Saturday, September 21, 2013

No backsies!


2 Timothy 3:14-17

           I was at a lecture not too long ago and there was time for some reflection and interaction. I don't recall what prompted me to speak but I do recall what I said. I was referencing how much God loves us. I said that when I taught young children in religion classes, one of the things that I tried to convey was how much God loves them. My desire was to get them to know deep inside how much God loves them so that when asked "does God love you?" they would answer YES! as quickly as they would answer with their own name when asked "what is your name? It's about knowing that God loves you intensely, thoroughly and completely in every cell and molecule of your body and with such surety that no matter what happens in life, you know God is with you.

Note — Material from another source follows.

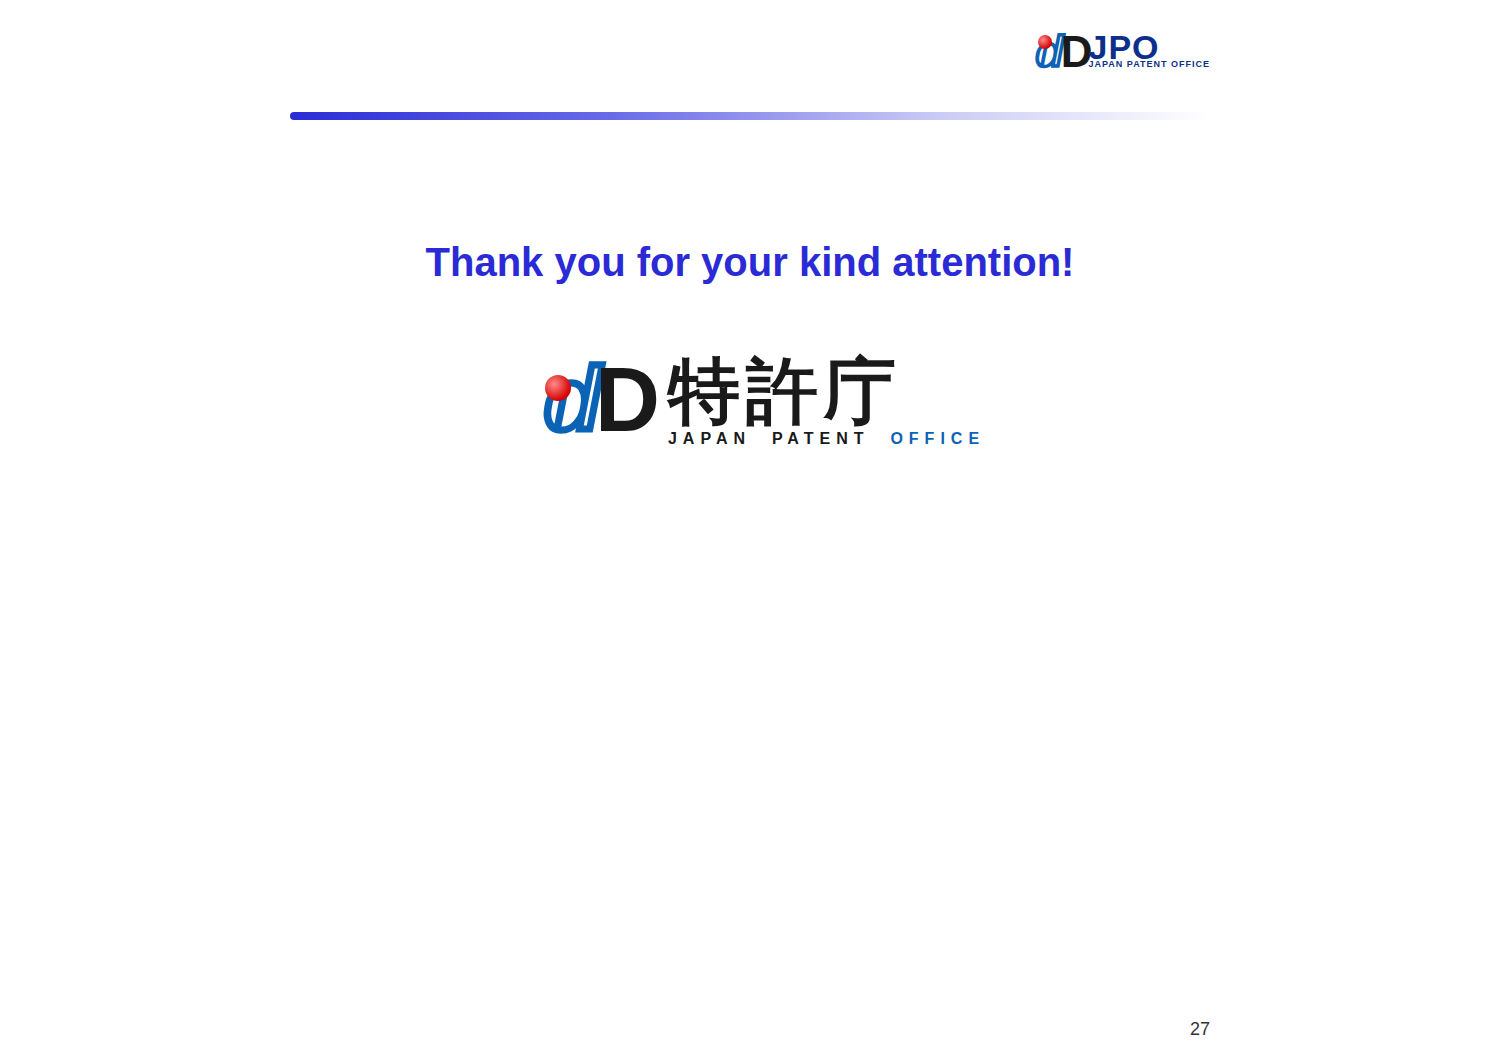ⅆ D JPOJAPAN PATENT OFFICE
Thank you for your kind attention!
ⅆ D 特許庁JAPAN PATENT OFFICE
27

            I attended 20 years of Catholic school. Grammar school, 8; High school, 4: University, 5 and Seminary, 3. This doesn't include the myriad other courses and programs I have attended. It is no wonder I used to say I was a recovering Catholic. I was thoroughly indoctrinated. For all the faults I could mention of the Roman Catholic church, I have to say that they did make me realize that God loves me in every fiber of my being. I know it, I feel it, I can visualize it. This was accomplished by a whole host of means and by some truly wonderful people. But the fact remains, I know that God loves me.

            Fast forward in my life to the day I was able to utter those words, I am gay. It was an awesome day, a powerful day and it put me at great peace and gave me a feeling of wholeness in spite of the drama and turmoil that ensued. The church that helped me know that God loves me now considered me "intrinsically disordered". The Pope said some very beautiful things these past few days and spoke truth that has been longed to be heard by the faithful and the world. I suspect my thoughts that he truly is a holy man are correct. However, his pastoral words do not change doctrine or the actions of the hierarchy that make priests and parishioners live false lives to try and maintain their sexual wholeness and faith at the same time. I had to leave to maintain self respect and true wholeness. So in spite of his beautiful words, the church has not changed and I, and countless others are still considered "intrinsically disordered". Gotta leave my friends, gotta leave. The church is falling in on itself.

             So you have the condemnation of the church and the fact that I know Jesus loves me. What to do? I know God loves me, there are no backsies. There is no going back and saying, well God really doesn't love you, you are a sinner, of the devil and intrinsically disordered.  I also know God made me the way I am. It is in the context of my gayness and all the other attributes and talents that I am graced with that I need to attain wholeness and salvation.

            I you are gay, you need to know that God does indeed love you immensely, completely and without reservation. God loves every fiber of you. Further, it is your gayness, if you will, that will help lead you to salvation. It is a part of you that God made that should be be appreciated and expressed. It is not a call to promiscuity, rudeness or bitchiness. Being gay can be expressed in those ways but they are not of themselves what makes a person gay. If it was, there would be many promiscuous straight men and women who would be gay.

             Quite simply, enjoy being gay and know that God loves you. No backsies.


But as for you, continue in what you have learned and firmly believed, knowing from whom you learned it, and how from childhood you have known the sacred writings that are able to instruct you for salvation through faith in Christ Jesus. All scripture is inspired by God and is useful for teaching, for reproof, for correction, and for training in righteousness, so that everyone who belongs to God may be proficient, equipped for every good work.